Não sei se posso dizer assim, mas clássico, científico e normal se constituíram, de certa forma, como itinerários normativos que, ao logo do tempo, foram sendo superados. Reintroduzir esse conceito e essa divisão representa, inclusive, um retrocesso em relação à LDB de 1996, que aprovou a importância de uma formação única, propedêutica, ou seja, com cursos introdutórios de cada disciplina nas diferentes áreas de conhecimento para todo mundo.

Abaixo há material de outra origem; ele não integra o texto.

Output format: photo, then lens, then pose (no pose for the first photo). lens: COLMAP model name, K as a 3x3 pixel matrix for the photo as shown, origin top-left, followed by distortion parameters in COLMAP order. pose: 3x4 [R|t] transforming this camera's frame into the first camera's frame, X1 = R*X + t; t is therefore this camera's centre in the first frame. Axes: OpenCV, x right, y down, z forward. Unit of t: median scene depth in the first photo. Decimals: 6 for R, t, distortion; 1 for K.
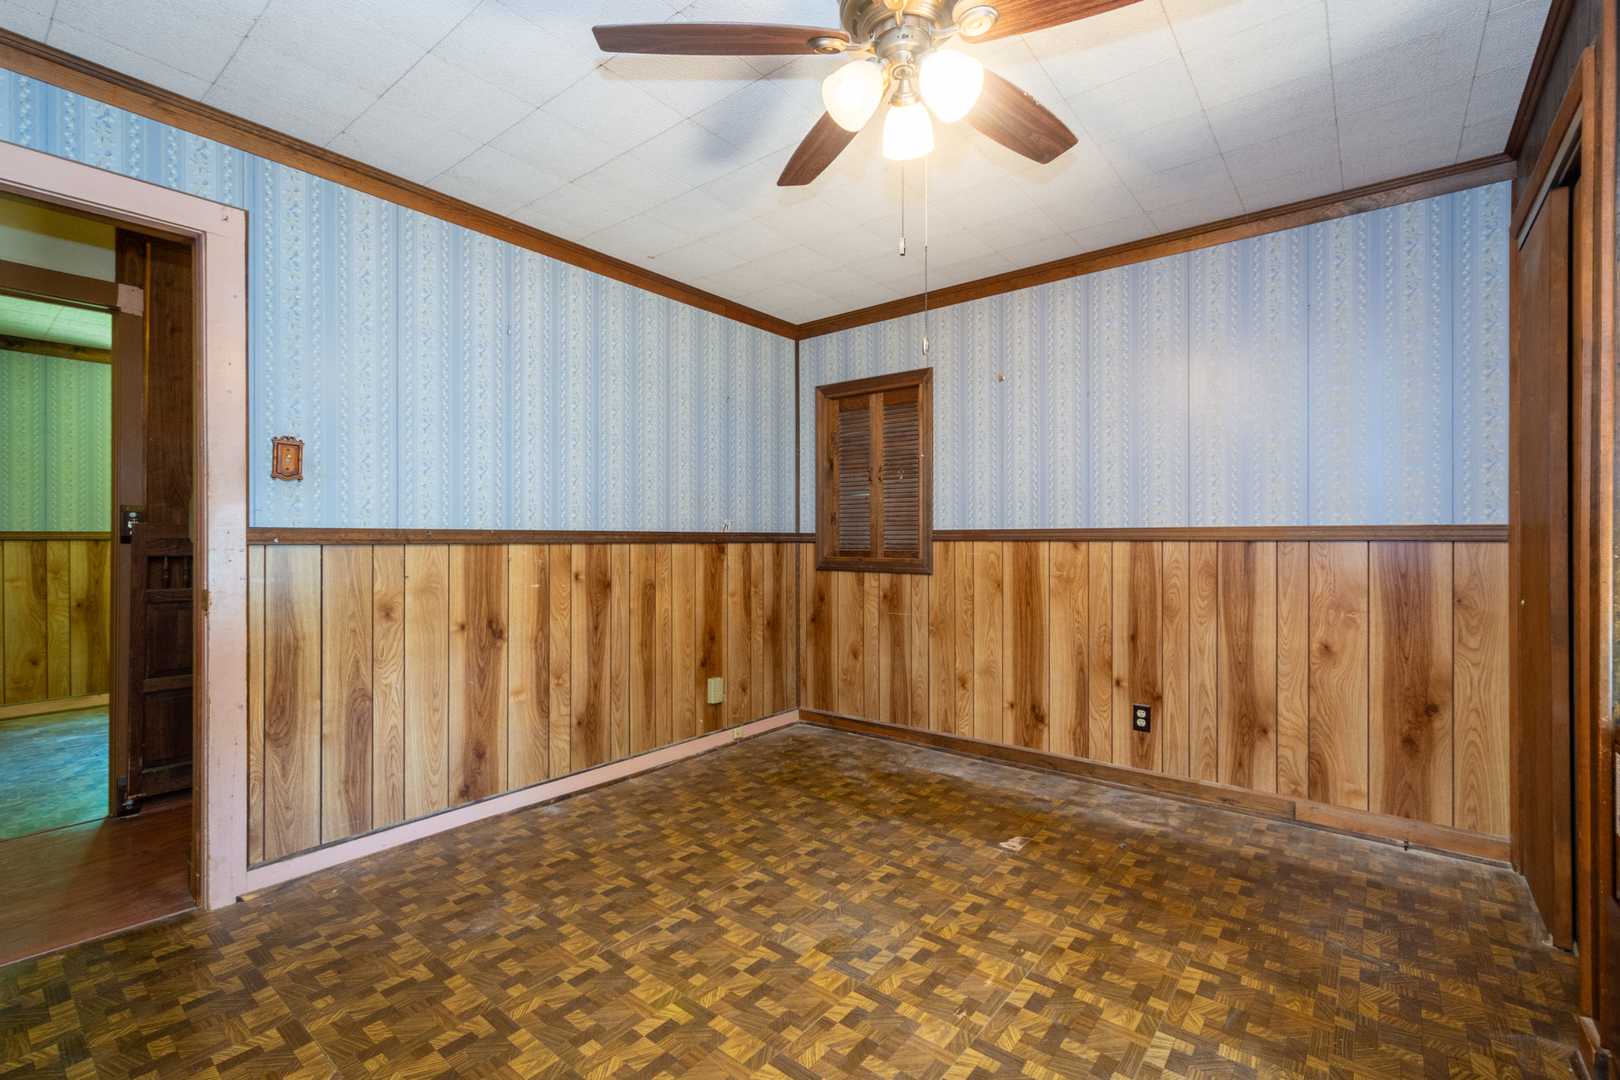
lens RADIAL K [[715.9, 0, 814.0], [0, 715.9, 530.9], [0, 0, 1]] dist [0.004097, 0.000163]
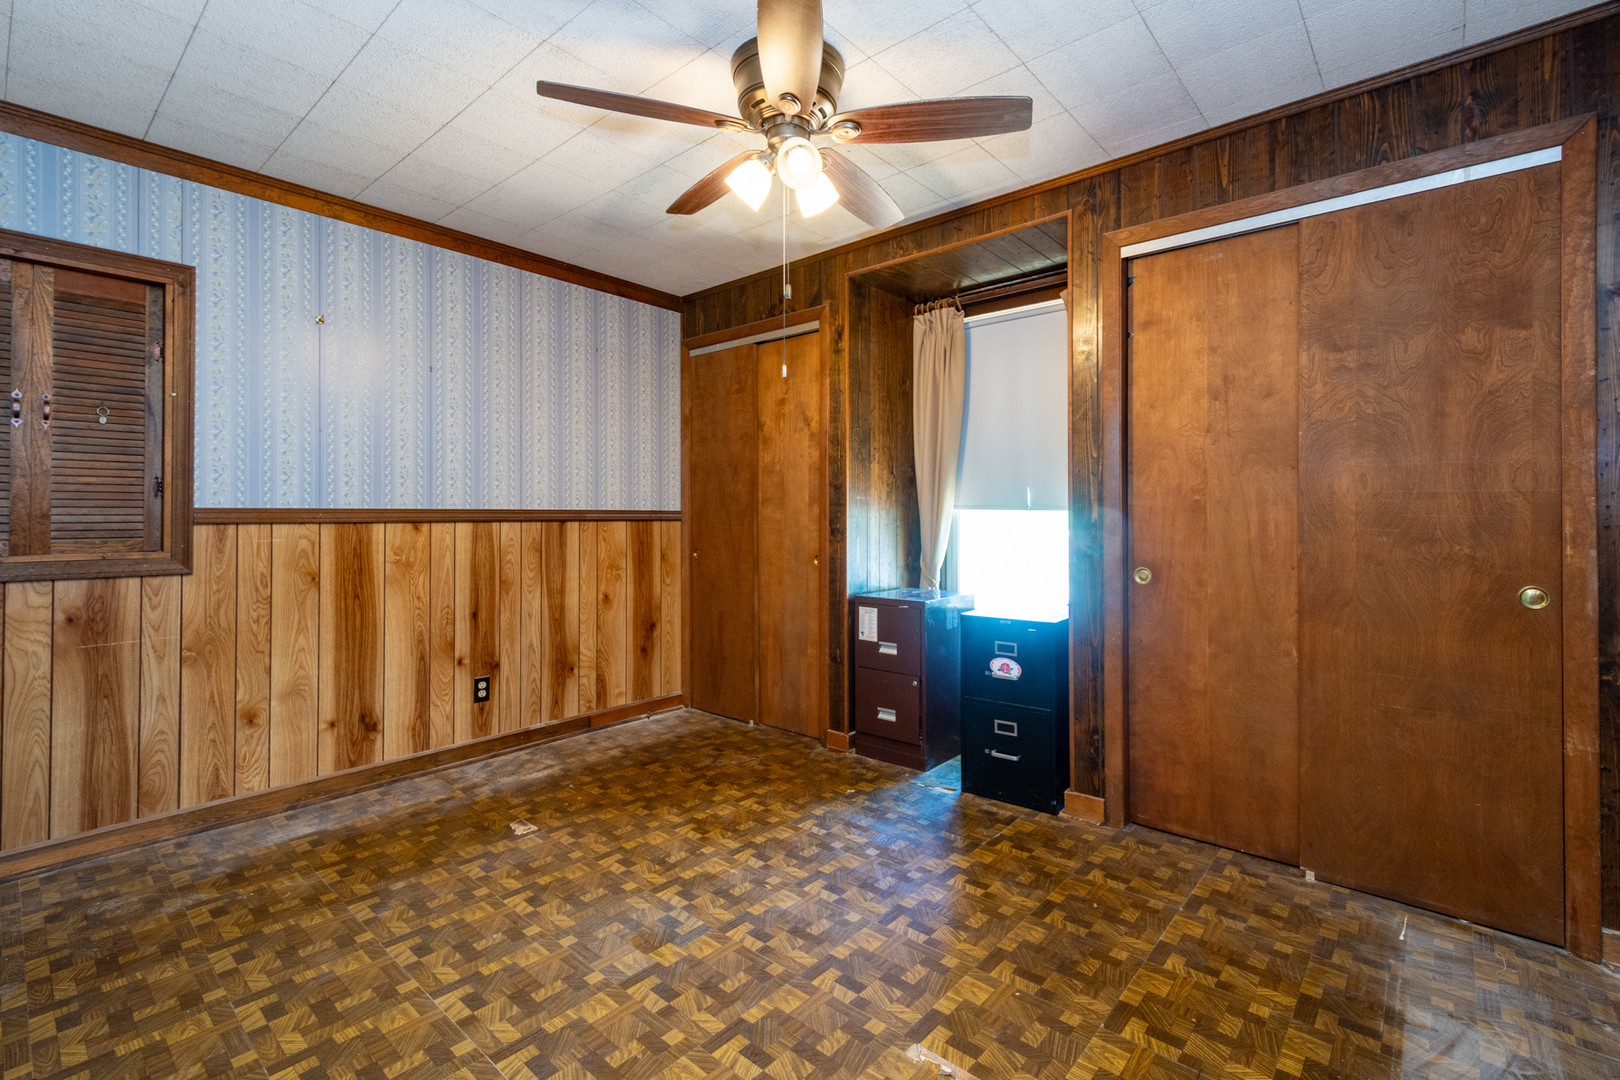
lens RADIAL K [[724.3, 0, 827.4], [0, 724.3, 513.9], [0, 0, 1]] dist [-0.000872, -0.000504]
pose [[0.029246, 0.002023, 0.999570, -0.618273], [-0.010533, 0.999943, -0.001715, -0.000771], [-0.999517, -0.010479, 0.029265, 0.480811]]
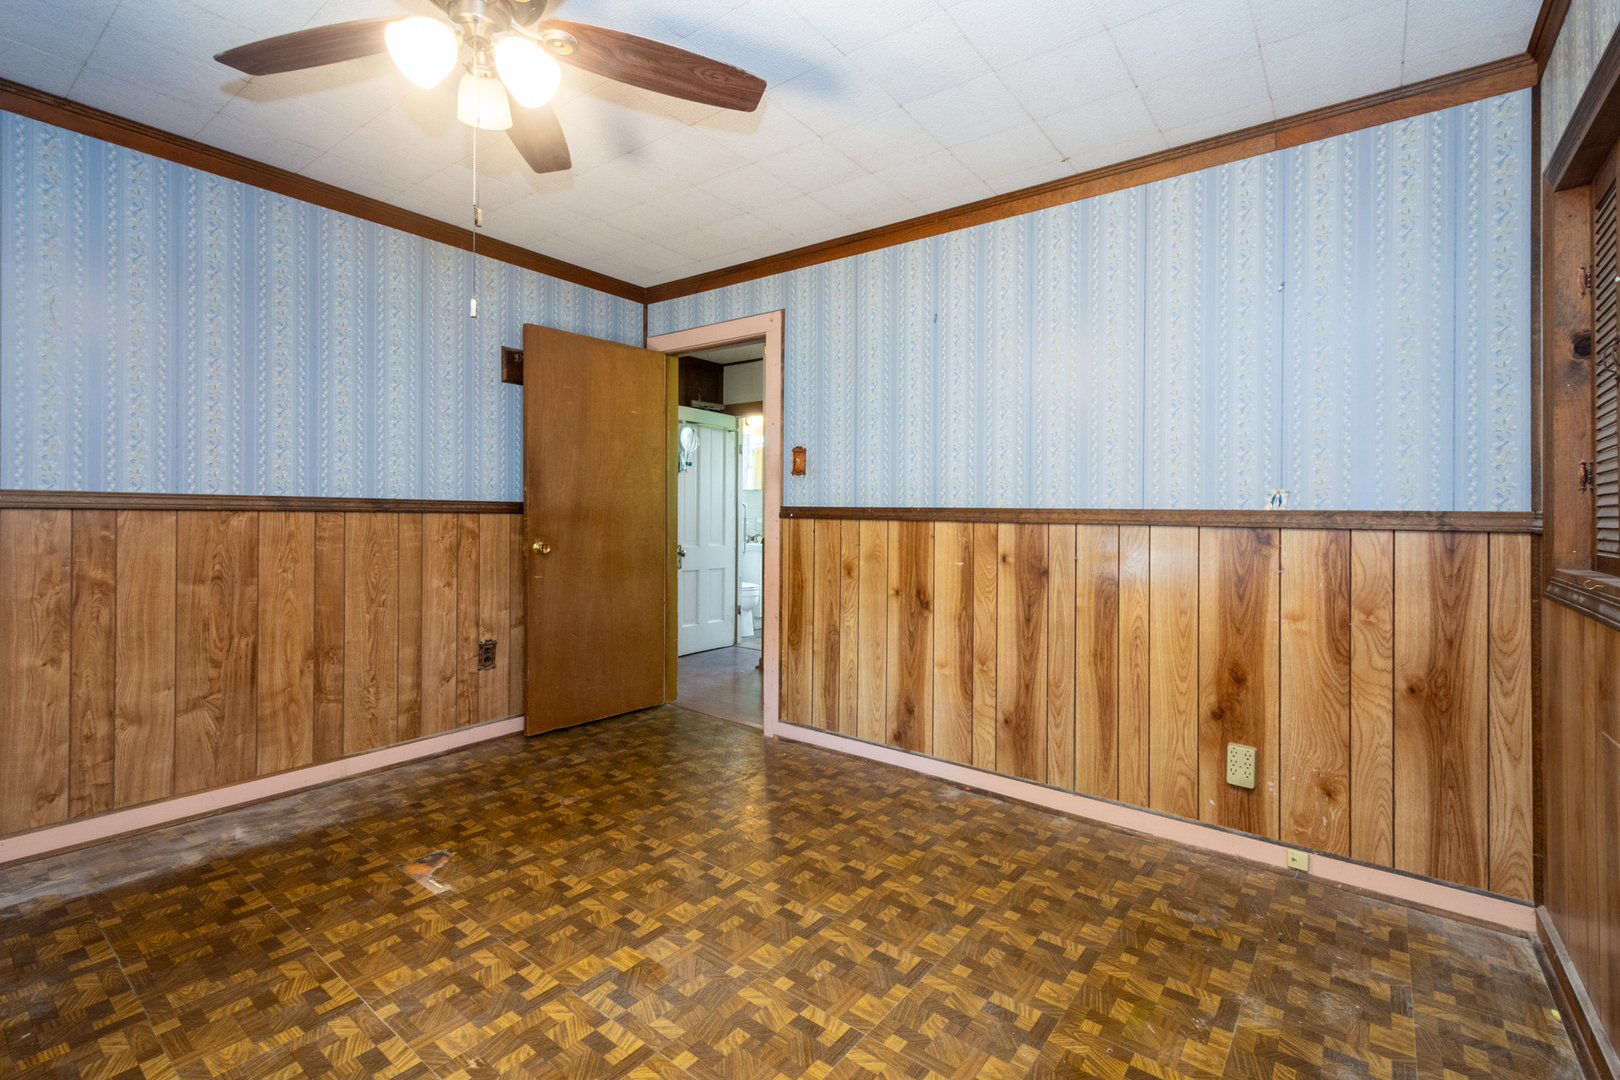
lens RADIAL K [[719.1, 0, 813.1], [0, 719.1, 506.7], [0, 0, 1]] dist [0.006851, -0.000248]
pose [[0.017755, -0.008876, -0.999803, 0.605996], [-0.003917, 0.999952, -0.008947, 0.007324], [0.999835, 0.004075, 0.017719, 0.776117]]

Não é por acaso, contudo, que o NEM (Novo Ensino Médio) elimina de alguns dos itinerários formativos a serem supostamente escolhidos pelos estudantes disciplinas consideradas fundamentais para a reflexão e a formação crítica, como Filosofia, Sociologia e até mesmo História e Geografia, o que evidencia que a perda de relevância imposta no passado como projeto político deliberado nunca foi completamente sanada.

Cena 2

Essa não é a única semelhança com os destroços de lá e então. Acrescente-se que o NEM permite que conteúdos sejam ministrados em sala de aula ou em formato virtual por indivíduos e instituições privadas com “notório saber”, independente de formação pedagógica, o que não só compromete gravemente a qualidade do ensino ofertado, como vai contra a luta em defesa da formação, acabando com as licenciaturas (as de Geografia e História, que um dia foram extremamente importantes no mesmo CES onde minha mãe se formou, fecharam antes mesmo de a instituição tradicional mudar de nome e, como centro universitário, se tornar UniAcademia). Não só com as licenciaturas, aliás, mas a própria profissão docente.

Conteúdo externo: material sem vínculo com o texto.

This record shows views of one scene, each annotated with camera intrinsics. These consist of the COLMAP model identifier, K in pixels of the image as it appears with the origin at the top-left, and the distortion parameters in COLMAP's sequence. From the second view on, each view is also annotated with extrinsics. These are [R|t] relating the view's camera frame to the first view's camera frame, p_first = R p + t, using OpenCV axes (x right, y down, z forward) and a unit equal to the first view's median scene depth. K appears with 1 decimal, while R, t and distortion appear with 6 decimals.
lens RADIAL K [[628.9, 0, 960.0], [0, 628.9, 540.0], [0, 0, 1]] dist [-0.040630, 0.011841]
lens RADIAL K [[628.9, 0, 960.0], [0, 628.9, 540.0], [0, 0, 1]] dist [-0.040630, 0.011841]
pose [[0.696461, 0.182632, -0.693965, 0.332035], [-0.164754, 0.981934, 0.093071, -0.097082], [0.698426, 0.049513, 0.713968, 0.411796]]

A princípio, essa possibilidade do “notório saber” limitava-se ao ensino técnico e profissionalizante, mas sempre esteve aberta a prerrogativa de extensão a todas as modalidades. E é mais do que evidente a quem interessam mudanças desse tipo: ao setor privado, que poderá, de um lado, fechar convênios com estados e municípios para a oferta de “serviços” de educação e, por outro, elevar suas mensalidades sem que para isso tenha efetivamente de assegurar que os trabalhadores tenham todos os seus direitos assistidos. Tem-se, com isso, professores e estudantes submetidos a um modelo tecnicista, privatizante e pouquíssimo reflexivo.

Cena 3

Tem-se ainda a exclusão. Nem oferta nem direito de escolha de todos os itinerários estão efetivamente garantidos, haja vista que a lei do NEM não assegura os recursos para tanto e tampouco as escolas públicas têm essa estrutura. A falta de oferta exclui opções; a carga horária exclui estudantes do período noturno que precisam trabalhar durante o dia; o percentual de EaD (educação a distância) exclui quem não tem acesso à tecnologia.

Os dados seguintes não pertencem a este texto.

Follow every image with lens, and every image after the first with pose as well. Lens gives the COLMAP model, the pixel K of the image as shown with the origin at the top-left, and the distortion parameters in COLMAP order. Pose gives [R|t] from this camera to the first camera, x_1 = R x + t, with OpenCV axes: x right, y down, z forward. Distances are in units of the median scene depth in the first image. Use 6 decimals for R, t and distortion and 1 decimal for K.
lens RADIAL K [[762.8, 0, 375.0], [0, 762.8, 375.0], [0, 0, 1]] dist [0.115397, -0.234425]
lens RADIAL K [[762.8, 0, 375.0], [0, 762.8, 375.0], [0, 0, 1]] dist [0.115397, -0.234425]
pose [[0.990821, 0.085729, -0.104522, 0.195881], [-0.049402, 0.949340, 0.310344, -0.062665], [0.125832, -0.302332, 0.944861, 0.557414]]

Formação de mão de obra e privatização do ensino, foi o que escreveu Rui Ribeiro de Campos no artigo que citei. Não é por outro interesse que as grandes fundações privadas estão em peso dentro do MEC (Ministério da Educação), sendo mais ouvidas do que as entidades defensoras da educação pública, gratuita e de qualidade socialmente referenciada que fizeram de tudo para elegê-lo.

Às vezes o futuro é decidido numa virada de curva. Noutras nem futuro há. Lá atrás, no entanto, num colégio particular de classe média, minha mãe teve escolha. Quantos agora vão realmente ter?